データ容量の大きな動画をダウンロードして楽しめるスマートフォンやタブレットPCの急速な普及がデータトラフィックを増大させ、携帯通信インフラを圧迫する――。モバイル機器が広く使われるようになり、このようなデータトラフィックの観点だけではなく、シグナリング(制御信号)による負荷という今まで見えていなかった問題が顕在化してきた。電源ケーブルのつながったPCならば、ずっと電源をオンにしても特に問題はないだろう。しかし、二次電池で駆動するモバイル機器の場合はオン/スリープを頻繁にくり返し、できるだけ長く稼働させるようにしている。データ通信が終わるとその都度ネットワークとの接続を切断する、「ファストドーマンシー(Fast Dormancy)」と呼ぶ端末のソフトウェア制御技術である。これが、今まで想定されていなかったシグナリングトラフィックを生んでいる。さらに、音声認識を使うクラウドサービスが実用化されたことで、データの伝送遅延に対する要求も厳しくなっている。
運用しやすくかつ物理的にシンプルに
データトラフィック増大への対策に絞ると、例えば周波数帯や無線通信方式を増やすマルチバンド・マルチアクセス化や、空間多重技術(MIMO)の採用が一般的だ。さらには、800GHz帯基地局で広いエリアをカバーし、1.5GHz帯では特定のエリアをカバーするといったように、カバー範囲が異なる基地局を混在させる「ヘテロジニアスネットワーク」も注目されている。

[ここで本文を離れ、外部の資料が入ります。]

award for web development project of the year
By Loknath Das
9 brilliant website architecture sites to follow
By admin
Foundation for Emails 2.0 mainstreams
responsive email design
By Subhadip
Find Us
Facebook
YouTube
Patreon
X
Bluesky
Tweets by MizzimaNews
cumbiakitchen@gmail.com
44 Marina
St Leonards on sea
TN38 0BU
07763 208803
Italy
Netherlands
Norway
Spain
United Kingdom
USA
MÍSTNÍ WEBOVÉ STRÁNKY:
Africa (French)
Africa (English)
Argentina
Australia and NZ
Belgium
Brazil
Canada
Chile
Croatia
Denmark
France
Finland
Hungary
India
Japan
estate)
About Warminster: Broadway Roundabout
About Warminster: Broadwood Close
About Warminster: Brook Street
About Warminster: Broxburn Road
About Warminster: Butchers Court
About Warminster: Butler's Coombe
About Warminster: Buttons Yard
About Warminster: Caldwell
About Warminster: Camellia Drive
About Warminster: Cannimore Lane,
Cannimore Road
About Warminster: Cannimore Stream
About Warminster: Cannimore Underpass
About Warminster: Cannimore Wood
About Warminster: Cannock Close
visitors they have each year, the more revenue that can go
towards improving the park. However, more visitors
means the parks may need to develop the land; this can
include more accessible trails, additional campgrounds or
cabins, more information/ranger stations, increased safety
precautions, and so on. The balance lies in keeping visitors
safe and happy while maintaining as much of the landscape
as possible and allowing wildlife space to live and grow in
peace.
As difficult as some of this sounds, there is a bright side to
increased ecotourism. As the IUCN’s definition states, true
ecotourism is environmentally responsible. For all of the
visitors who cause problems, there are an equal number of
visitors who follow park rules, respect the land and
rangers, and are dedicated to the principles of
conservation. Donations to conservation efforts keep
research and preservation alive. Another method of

ただ、インフラの強化を進めるとは言っても、増強コストをいかに低く抑えるかが重要だ。例えば、1つの筺体(キャビネット)で複数の周波数帯域の送受信に対応したり、基地局の設置自由度を高められるよう小型化するといった取り組みがある。「論理的には複雑なネットワークであっても、運用しやすくかつ物理的にシンプルにすることに主眼を置いた、無線ネットワークの開発が進んでいる」(鹿島氏)。
Huaweiの取り組みを例にすると「物理的にシンプル」という観点では、異なる無線通信方式、周波数帯を1つの装置に集約した「SingleRAN」を提案している。わずか3種類の基本モジュールで構築でき、これらを柔軟に組み合わせることで、LTE基地局のさまざまな展開パターンに対応できるという。一方の「運用しやすく」という観点では、複数の基地局を自律的に連携させる「SON(Self Organizing Network)」と呼ぶ技術を、SingleRANに採用した。
この他、ドイツテレコムのオーストリアの商用LTEネットワークで、2012年3月に実施した4×4MIMOの運用試験の成果は、「LTEネットワーク側で、4×4MIMOを採用する準備が整っていることを示すものだ」(Justine Zhang氏)という。現在導入が進んでいるLTEネットワークは、一般に2×2 MIMOに対応しているという。MIMOの構成数を上げることで、データのスループットを高めたり、基地局のカバー範囲を広げることに大きな効果が見込める。「特に欧州の携帯通信ネットワークでは、1つの基地局で広い範囲をカバーすることが求められる。その点で、4×4 MIMOは有効な技術だ。基地局のカバー範囲の端にある機器との通信特性を高めることにも貢献する」(同氏)。1.8GHz帯と2.6GHz帯の周波数帯で試験を実施した。
さらに将来、携帯通信インフラを進化させるどのような技術候補があるのだろうか(関連記事)。鹿島氏は、一例として電波の指向性を制御する「アクティブアンテナシステム(Active Antenna System)」を挙げた。都市部など密集地域では基地局を設置する場所が限られている。アクティブアンテナシステムを採用すれば、基地局を設置した場所の電波環境が悪くても、指向性を制御することで特性を引き出すことが可能になるという。